(Stored items)
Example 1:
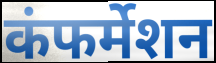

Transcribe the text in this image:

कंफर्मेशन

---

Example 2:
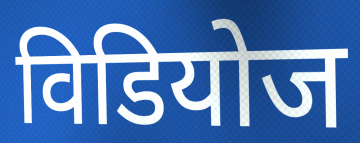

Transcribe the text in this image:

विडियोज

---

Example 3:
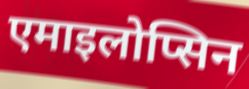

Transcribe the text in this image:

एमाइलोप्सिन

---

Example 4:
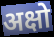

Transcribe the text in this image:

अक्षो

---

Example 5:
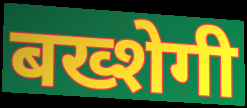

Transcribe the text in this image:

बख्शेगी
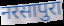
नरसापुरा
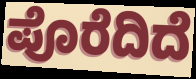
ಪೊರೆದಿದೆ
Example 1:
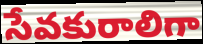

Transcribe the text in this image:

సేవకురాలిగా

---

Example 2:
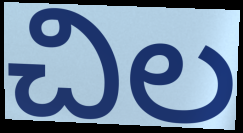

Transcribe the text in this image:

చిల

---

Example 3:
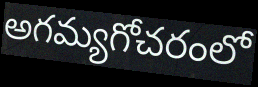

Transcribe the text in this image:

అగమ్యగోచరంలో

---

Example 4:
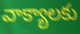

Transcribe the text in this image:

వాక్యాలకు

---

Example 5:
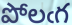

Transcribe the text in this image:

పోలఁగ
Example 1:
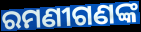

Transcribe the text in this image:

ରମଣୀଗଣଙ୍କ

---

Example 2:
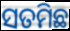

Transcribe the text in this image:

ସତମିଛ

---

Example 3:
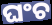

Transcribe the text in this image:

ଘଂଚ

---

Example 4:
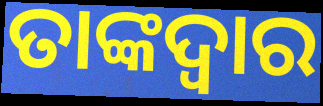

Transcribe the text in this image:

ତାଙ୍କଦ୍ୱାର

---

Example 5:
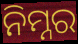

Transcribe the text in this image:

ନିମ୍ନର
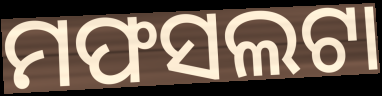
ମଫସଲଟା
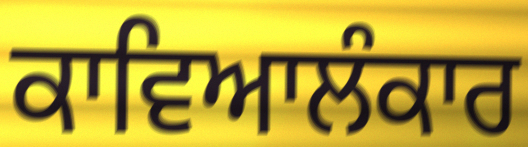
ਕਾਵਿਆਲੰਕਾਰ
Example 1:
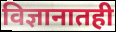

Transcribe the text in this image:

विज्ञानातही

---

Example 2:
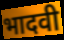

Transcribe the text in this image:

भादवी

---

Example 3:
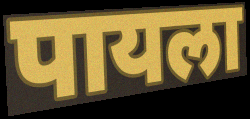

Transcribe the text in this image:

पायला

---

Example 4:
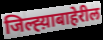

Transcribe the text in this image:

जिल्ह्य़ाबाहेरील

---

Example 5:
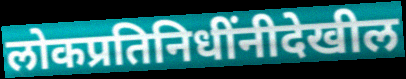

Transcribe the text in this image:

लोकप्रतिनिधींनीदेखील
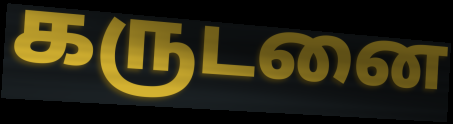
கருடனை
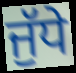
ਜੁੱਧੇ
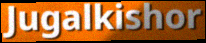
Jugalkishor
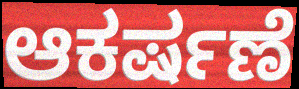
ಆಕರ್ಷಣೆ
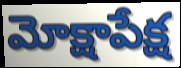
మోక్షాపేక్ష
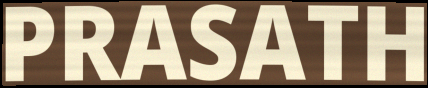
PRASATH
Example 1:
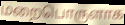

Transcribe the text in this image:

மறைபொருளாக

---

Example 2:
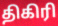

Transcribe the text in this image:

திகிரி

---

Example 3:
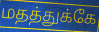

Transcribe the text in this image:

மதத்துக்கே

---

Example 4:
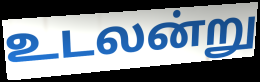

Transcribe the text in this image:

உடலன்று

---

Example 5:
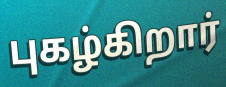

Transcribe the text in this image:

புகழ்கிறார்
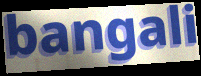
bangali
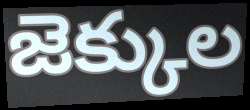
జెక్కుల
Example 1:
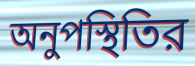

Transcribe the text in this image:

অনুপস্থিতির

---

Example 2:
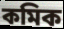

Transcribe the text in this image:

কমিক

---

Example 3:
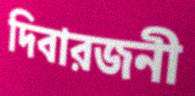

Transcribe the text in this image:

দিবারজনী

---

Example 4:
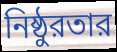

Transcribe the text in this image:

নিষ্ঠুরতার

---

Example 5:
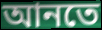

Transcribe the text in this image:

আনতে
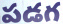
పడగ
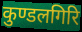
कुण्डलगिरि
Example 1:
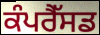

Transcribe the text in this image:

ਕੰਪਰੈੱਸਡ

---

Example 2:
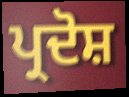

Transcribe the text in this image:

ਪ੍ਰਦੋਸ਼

## INSTRUCTIONS FOR THE TASK
Copy the rows word for word, from the first line through the line containing "जिल्ह्य़ाबाहेरील", inclusive. Leave the pictures out of your copy.

## RESPONSE
Example 1:

Transcribe the text in this image:

कंफर्मेशन

---

Example 2:

Transcribe the text in this image:

विडियोज

---

Example 3:

Transcribe the text in this image:

एमाइलोप्सिन

---

Example 4:

Transcribe the text in this image:

अक्षो

---

Example 5:

Transcribe the text in this image:

बख्शेगी
नरसापुरा
ಪೊರೆದಿದೆ
Example 1:

Transcribe the text in this image:

సేవకురాలిగా

---

Example 2:

Transcribe the text in this image:

చిల

---

Example 3:

Transcribe the text in this image:

అగమ్యగోచరంలో

---

Example 4:

Transcribe the text in this image:

వాక్యాలకు

---

Example 5:

Transcribe the text in this image:

పోలఁగ
Example 1:

Transcribe the text in this image:

ରମଣୀଗଣଙ୍କ

---

Example 2:

Transcribe the text in this image:

ସତମିଛ

---

Example 3:

Transcribe the text in this image:

ଘଂଚ

---

Example 4:

Transcribe the text in this image:

ତାଙ୍କଦ୍ୱାର

---

Example 5:

Transcribe the text in this image:

ନିମ୍ନର
ମଫସଲଟା
ਕਾਵਿਆਲੰਕਾਰ
Example 1:

Transcribe the text in this image:

विज्ञानातही

---

Example 2:

Transcribe the text in this image:

भादवी

---

Example 3:

Transcribe the text in this image:

पायला

---

Example 4:

Transcribe the text in this image:

जिल्ह्य़ाबाहेरील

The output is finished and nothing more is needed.